**Problem requirements**: Please copy the listing below word for word, from its first line through the line containing "4: (1454, 680)", and stop there.

**Dataset records**:
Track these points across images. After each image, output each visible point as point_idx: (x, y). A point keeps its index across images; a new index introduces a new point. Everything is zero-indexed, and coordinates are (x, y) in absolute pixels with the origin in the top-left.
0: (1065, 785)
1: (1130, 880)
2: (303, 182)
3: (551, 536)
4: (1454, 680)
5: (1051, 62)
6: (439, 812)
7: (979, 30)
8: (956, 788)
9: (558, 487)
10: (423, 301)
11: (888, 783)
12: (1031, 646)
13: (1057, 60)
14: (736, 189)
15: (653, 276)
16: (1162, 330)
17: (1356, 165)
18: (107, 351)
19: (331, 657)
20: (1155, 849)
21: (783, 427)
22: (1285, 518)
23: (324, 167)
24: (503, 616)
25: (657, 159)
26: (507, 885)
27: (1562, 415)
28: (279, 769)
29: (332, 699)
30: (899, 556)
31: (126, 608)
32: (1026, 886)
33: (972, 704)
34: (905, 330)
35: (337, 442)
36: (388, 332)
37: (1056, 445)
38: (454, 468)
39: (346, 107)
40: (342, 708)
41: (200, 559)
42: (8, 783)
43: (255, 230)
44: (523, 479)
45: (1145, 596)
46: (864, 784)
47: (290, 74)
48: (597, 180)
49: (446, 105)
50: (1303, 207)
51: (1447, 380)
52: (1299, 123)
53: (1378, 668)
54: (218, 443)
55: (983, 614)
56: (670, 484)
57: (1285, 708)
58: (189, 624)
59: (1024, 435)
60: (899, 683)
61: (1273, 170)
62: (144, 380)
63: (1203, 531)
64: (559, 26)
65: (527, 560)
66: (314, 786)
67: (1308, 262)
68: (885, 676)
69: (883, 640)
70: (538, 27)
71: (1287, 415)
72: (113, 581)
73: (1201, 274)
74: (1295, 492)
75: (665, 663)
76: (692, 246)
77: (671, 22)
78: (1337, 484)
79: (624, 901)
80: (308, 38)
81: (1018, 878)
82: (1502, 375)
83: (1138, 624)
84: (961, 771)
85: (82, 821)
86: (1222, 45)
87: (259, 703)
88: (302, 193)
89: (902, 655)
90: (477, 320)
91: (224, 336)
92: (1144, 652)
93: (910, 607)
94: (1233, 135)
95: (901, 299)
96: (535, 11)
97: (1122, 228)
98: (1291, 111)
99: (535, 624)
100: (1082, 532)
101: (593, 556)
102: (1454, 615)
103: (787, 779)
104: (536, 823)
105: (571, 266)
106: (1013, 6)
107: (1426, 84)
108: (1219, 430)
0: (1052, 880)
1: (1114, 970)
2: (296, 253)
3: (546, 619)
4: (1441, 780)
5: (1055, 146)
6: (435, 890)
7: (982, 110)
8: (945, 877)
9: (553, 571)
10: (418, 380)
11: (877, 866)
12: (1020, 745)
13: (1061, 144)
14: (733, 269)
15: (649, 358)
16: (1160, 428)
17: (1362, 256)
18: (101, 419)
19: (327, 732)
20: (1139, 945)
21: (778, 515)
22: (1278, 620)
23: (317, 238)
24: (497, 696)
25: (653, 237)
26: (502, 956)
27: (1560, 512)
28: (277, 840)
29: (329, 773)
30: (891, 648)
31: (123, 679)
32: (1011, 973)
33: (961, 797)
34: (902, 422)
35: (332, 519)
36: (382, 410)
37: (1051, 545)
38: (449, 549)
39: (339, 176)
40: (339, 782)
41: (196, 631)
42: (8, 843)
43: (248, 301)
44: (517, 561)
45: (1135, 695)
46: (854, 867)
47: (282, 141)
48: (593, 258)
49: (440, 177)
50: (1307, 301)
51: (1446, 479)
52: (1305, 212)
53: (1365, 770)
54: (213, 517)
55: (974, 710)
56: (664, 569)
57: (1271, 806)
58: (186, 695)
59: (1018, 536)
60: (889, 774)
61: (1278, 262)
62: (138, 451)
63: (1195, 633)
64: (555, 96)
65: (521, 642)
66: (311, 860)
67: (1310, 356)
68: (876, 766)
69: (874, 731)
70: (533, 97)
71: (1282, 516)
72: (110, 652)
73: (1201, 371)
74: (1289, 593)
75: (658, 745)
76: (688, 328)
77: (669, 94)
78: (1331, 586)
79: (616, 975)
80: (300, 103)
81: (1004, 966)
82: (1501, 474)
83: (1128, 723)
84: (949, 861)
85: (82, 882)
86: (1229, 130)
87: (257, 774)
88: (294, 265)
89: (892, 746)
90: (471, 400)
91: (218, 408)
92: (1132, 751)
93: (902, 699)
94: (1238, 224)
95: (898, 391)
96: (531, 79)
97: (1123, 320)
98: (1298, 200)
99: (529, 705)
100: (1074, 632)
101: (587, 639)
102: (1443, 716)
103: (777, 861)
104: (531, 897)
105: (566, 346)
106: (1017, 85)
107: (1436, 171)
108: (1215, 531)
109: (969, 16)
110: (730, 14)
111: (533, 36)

**Answer section**:
Track these points across images. After each image, output each visible point as point_idx: (x, y). A point keeps its index across images; a new index introduces a new point. Everything is zero-indexed, and coordinates are (x, y) in absolute pixels with the origin in the top-left.
0: (1065, 785)
1: (1130, 880)
2: (303, 182)
3: (551, 536)
4: (1454, 680)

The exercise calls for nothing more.